-- Provided data follows --
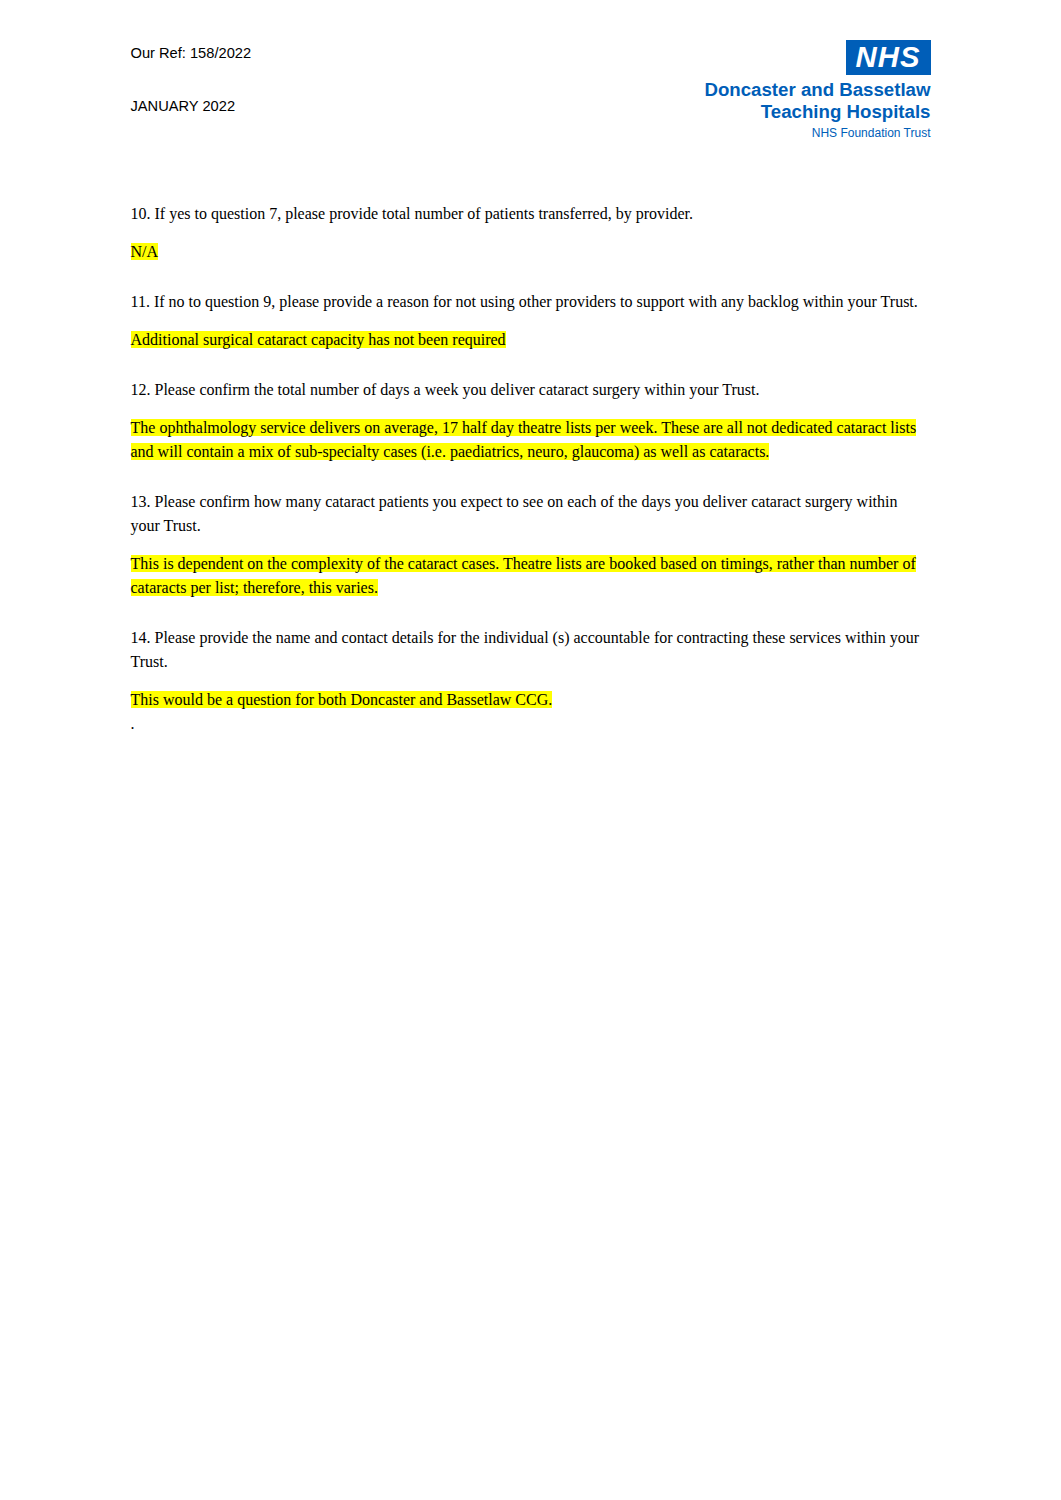Our Ref: 158/2022
JANUARY 2022
NHS
Doncaster and Bassetlaw
Teaching Hospitals
NHS Foundation Trust
10. If yes to question 7, please provide total number of patients transferred, by provider.
N/A
11. If no to question 9, please provide a reason for not using other providers to support with any backlog within your Trust.
Additional surgical cataract capacity has not been required
12. Please confirm the total number of days a week you deliver cataract surgery within your Trust.
The ophthalmology service delivers on average, 17 half day theatre lists per week. These are all not dedicated cataract lists and will contain a mix of sub-specialty cases (i.e. paediatrics, neuro, glaucoma) as well as cataracts.
13. Please confirm how many cataract patients you expect to see on each of the days you deliver cataract surgery within your Trust.
This is dependent on the complexity of the cataract cases. Theatre lists are booked based on timings, rather than number of cataracts per list; therefore, this varies.
14. Please provide the name and contact details for the individual (s) accountable for contracting these services within your Trust.
This would be a question for both Doncaster and Bassetlaw CCG.
.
-- Provided data concluded --
> **Task description**
Every entry must be retyped exactly, with the pictures removed.

> **Answer area**
Our Ref: 158/2022
JANUARY 2022
NHS
Doncaster and Bassetlaw
Teaching Hospitals
NHS Foundation Trust
10. If yes to question 7, please provide total number of patients transferred, by provider.
N/A
11. If no to question 9, please provide a reason for not using other providers to support with any backlog within your Trust.
Additional surgical cataract capacity has not been required
12. Please confirm the total number of days a week you deliver cataract surgery within your Trust.
The ophthalmology service delivers on average, 17 half day theatre lists per week. These are all not dedicated cataract lists and will contain a mix of sub-specialty cases (i.e. paediatrics, neuro, glaucoma) as well as cataracts.
13. Please confirm how many cataract patients you expect to see on each of the days you deliver cataract surgery within your Trust.
This is dependent on the complexity of the cataract cases. Theatre lists are booked based on timings, rather than number of cataracts per list; therefore, this varies.
14. Please provide the name and contact details for the individual (s) accountable for contracting these services within your Trust.
This would be a question for both Doncaster and Bassetlaw CCG.
.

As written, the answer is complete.